Apa sih ciri-ciri toxic parents

  • Menggunakan kata kasar, bernada tinggi, dan mudah terpicu emosi
  • Mengabaikan dan menelantarkan anak
  • Melakukan kekerasan fisik dari level paling ringan hingga berat

Bagaimana cara menahan diri agar anak tak jadi pelampiasan emosi?

Saat emosi sudah tidak terbendung dan ingin segera dilepaskan cobalah lakukan ini! 

1. Mengalihkan pandangan dengan menyebutkan 5 benda di sekitar kita

2. Mengatur napas perlahan

3. Minum air putih atau berwudhu (atau membasuh wajah untuk menyegarkan diri) 

4. Selanjutnya, peluk anak dan ajak berbicara untuk memahami apa yang dia inginkan atau alasan dia melakukan hal tersebut. Kita perlu memahami bahwa mereka masih belum mampu menyuarakan keinginannya secara jelas seperti orang dewasa. Mereka juga belum memahami sepenuhnya konsekuensi dari perilaku yang dilakukan kepada orang lain. Untuk itu kita perlu memberi pengertian dan pemahaman dengan sabar. 

Jika emosi terlanjur terlampiaskan ke anak, bagaimana?

Pertama, peluk anak dan meminta maaf, lalu berusaha untuk tidak mengulangi. Cobalah memberi contoh langsung kepada anak, karena kitalah panutan mereka. 

Setelah itu, coba benahi ikatan dengan mengajaknya berbicara atau menanyakan bagaimana harinya. Tanamkan di dalam diri, bahwa anak juga ingin dipahami dan dimengerti sama halnya dengan orang dewasa.

Baca: Luka Pengasuhan di Masa Lalu, Dapatkah Disembuhkan?

“Anak saya tumbuh dengan trauma masa kecil, ketika saya dan suami belum pintar mengelola emosi. Kini ia menjadi anak yang pemarah, cemas, dan negatif. Bagaimana, ya memulihkannya?” 

Orang tua yang hebat adalah orang tua yang mampu menyadari kesalahan diri dan berusaha untuk memperbaiki.

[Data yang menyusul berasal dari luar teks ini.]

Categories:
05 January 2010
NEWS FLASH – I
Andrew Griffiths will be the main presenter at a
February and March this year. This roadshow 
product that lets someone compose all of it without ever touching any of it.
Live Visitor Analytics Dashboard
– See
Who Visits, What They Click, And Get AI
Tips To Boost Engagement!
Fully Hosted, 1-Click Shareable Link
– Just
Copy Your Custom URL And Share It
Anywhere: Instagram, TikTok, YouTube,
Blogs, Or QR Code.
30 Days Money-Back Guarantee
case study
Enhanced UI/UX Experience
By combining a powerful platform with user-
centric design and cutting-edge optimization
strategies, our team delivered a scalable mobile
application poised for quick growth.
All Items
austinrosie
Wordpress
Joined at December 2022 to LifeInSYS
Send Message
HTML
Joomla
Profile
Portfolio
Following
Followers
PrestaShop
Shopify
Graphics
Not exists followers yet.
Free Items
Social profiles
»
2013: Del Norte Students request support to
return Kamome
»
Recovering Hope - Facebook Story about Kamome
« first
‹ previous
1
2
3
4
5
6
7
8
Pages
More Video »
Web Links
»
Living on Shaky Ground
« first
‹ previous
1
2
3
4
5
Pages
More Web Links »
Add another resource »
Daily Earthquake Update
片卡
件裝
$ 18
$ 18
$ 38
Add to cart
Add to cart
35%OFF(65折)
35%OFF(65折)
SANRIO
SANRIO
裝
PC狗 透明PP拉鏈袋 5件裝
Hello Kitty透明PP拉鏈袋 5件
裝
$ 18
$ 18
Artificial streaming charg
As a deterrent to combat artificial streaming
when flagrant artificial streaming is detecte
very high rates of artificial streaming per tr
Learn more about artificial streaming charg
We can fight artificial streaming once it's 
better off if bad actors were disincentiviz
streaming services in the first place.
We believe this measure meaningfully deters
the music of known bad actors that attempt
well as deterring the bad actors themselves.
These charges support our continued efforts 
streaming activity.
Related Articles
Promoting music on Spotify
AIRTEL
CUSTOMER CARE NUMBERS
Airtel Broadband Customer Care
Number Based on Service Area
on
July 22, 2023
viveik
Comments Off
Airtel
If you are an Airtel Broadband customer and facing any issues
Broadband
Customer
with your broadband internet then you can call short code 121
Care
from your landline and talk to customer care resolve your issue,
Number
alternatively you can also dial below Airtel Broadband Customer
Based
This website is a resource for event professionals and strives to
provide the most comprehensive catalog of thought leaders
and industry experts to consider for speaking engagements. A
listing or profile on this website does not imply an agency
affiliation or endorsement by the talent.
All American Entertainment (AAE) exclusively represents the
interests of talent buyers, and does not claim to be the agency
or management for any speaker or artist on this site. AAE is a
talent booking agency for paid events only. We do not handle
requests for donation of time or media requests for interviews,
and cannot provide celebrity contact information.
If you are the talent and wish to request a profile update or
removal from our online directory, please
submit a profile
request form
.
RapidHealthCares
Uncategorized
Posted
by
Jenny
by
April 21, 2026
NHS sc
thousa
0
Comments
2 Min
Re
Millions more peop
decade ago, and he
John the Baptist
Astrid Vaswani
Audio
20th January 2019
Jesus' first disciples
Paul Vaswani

Sebelum kita memulihkan luka anak, coba untuk memulihkan luka diri dahulu. Maafkan diri yang telah melakukan kesalahan kepada anak di masa lalu dan menerima kondisi serta emosi sebagai konsekuensi. Ketika kita sudah bisa berdamai dengan diri, baru kita bisa fokus menyembuhkan luka anak. 

Menurut Susan Wright, trauma sangat berbeda dengan fobia karena bisa dihindari. Mereka dengan trauma akan selalu hidup dengan masa lalunya walaupun kejadian tersebut tidak dialami kembali. Tapi tak ada kata menyerah, kita masih bisa menyembuhkan luka pada anak dengan cara:  

  1. Membangun kembali bonding dengan anak, mengajak berbicara, menanyakan kabar dan deep talk (bicara dari hati ke hati) untuk mengetahui secara spesifik trauma apa yang masih ia ingat.
  2. Meminta maaf atas kesalahan yang dilakukan dahulu dan menyebabkan anak mengingatnya sebagai kenangan yang buruk.
  3. Menunjukkan bahwa kita ada untuk mereka, bersama-sama membangun kenangan baru yang jauh lebih indah.
  4. Jangan ragu untuk menghubungi konselor jika membutuhkan bantuan. 

Dengan memberi anak kebebasan dan pendampingan yang tepat, maka anak akan tumbuh menjadi individu yang percaya diri, cerdas secara emosi, dan bertanggungjawab. Ingatlah, kita tidak sempurna begitu juga anak. Terima mereka dan berikan kasih sayang yang cukup maka hidup mereka akan sempurna.